Simulating Latency with SQL / JDBC

I’ve run across a fun little trick to simulate latency in your development environments when testing some SQL queries. Possible use-cases including to validate that backend latency won’t bring down your frontend, or that your UX is still bearable, etc.

The solution is PostgreSQL and Hibernate specific, though to doesn’t have to be. Besides, it uses a stored function to work around the limitations of a VOID function in PostgreSQL, but that can be worked around differently as well, without storing anything auxiliary to the catalog.

To remove the Hibernate dependency, you can just use the pg_sleep function directly using a NULL predicate, but don’t try it like this!

select 1
from t_book
-- Don't do this!
where pg_sleep(1) is not null;

This will sleep 1 second per row (!). As can be seen in the explain plan. Let’s limit to 3 rows to see:

explain analyze
select 1
from t_book
where pg_sleep(1) is not null
limit 3;

And the result is:

Limit  (cost=0.00..1.54 rows=3 width=4) (actual time=1002.142..3005.374 rows=3 loops=1)
   ->  Seq Scan on t_book  (cost=0.00..2.05 rows=4 width=4) (actual time=1002.140..3005.366 rows=3 loops=1)
         Filter: (pg_sleep('1'::double precision) IS NOT NULL)
 Planning Time: 2.036 ms
 Execution Time: 3005.401 ms

As you can see, the whole query took about 3 seconds for 3 rows. In fact, this is also what happens in Gunnar’s example from the tweet, except that he was filtering by ID, which “helps” hide this effect.

We can use what Oracle calls scalar subquery caching, the fact that a scalar subquery can be reasonably expected to be side-effect free (despite the obvious side-effect of pg_sleep), meaning that some RDBMS cache its result per query execution.

explain analyze
select 1
from t_book
where (select pg_sleep(1)) is not null
limit 3;

The result is now:

Limit  (cost=0.01..1.54 rows=3 width=4) (actual time=1001.177..1001.178 rows=3 loops=1)
   InitPlan 1 (returns $0)
     ->  Result  (cost=0.00..0.01 rows=1 width=4) (actual time=1001.148..1001.148 rows=1 loops=1)

● What to work on:
[A] Name every database system, library, or API that the article on simulating latency mentions, leaving out SQL itself.
[B] Write the next part of the article on simulating latency, picking up right after its last line above.

● Data excerpt:
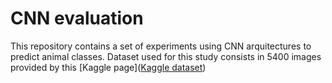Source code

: # CNN evaluation

This repository contains a set of experiments using CNN arquitectures to predict animal classes. Dataset used for this study consists in 5400 images provided by this [Kaggle page]([Kaggle dataset](https://www.kaggle.com/datasets/iamsouravbanerjee/animal-image-dataset-90-different-animals))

● Responses by item number:
[A] JDBC, PostgreSQL, Hibernate, Oracle

[B]
   ->  Result  (cost=0.00..2.04 rows=4 width=4) (actual time=1001.175..1001.176 rows=3 loops=1)
         One-Time Filter: ($0 IS NOT NULL)
         ->  Seq Scan on t_book  (cost=0.00..2.04 rows=4 width=0) (actual time=0.020..0.021 rows=3 loops=1)
 Planning Time: 0.094 ms
 Execution Time: 1001.223 ms

We’re now getting the desired one-time filter. However, I don’t really like this hack, because it depends on an optimisation, which is optional, not a formal guarantee. This may be good enough for a quick simulation of latency, but don’t depend on this kind of optimisation in production lightheartedly.

Another approach that seems to guarantee this behaviour would be to use a MATERIALIZED CTE:

with s (x) as materialized (select pg_sleep(1))
select *
from t_book
where (select x from s) is not null;

I’m now again using a scalar subquery, because I somehow need to access the CTE, and I don’t want to place it in the FROM clause, where it would impact my projection.

The plan being:

Result  (cost=0.03..2.07 rows=4 width=943) (actual time=1001.289..1001.292 rows=4 loops=1)
   One-Time Filter: ($1 IS NOT NULL)
   CTE s
     ->  Result  (...) (actual time=1001.262..1001.263 rows=1 loops=1)
   InitPlan 2 (returns $1)
     ->  CTE Scan on s  (cost=0.00..0.02 rows=1 width=4) (actual time=1001.267..1001.268 rows=1 loops=1)
   ->  Seq Scan on t_book  (cost=0.03..2.07 rows=4 width=943) (actual time=0.015..0.016 rows=4 loops=1)
 Planning Time: 0.049 ms
 Execution Time: 1001.308 ms

Again, containing a one-time filter, which is what we want here.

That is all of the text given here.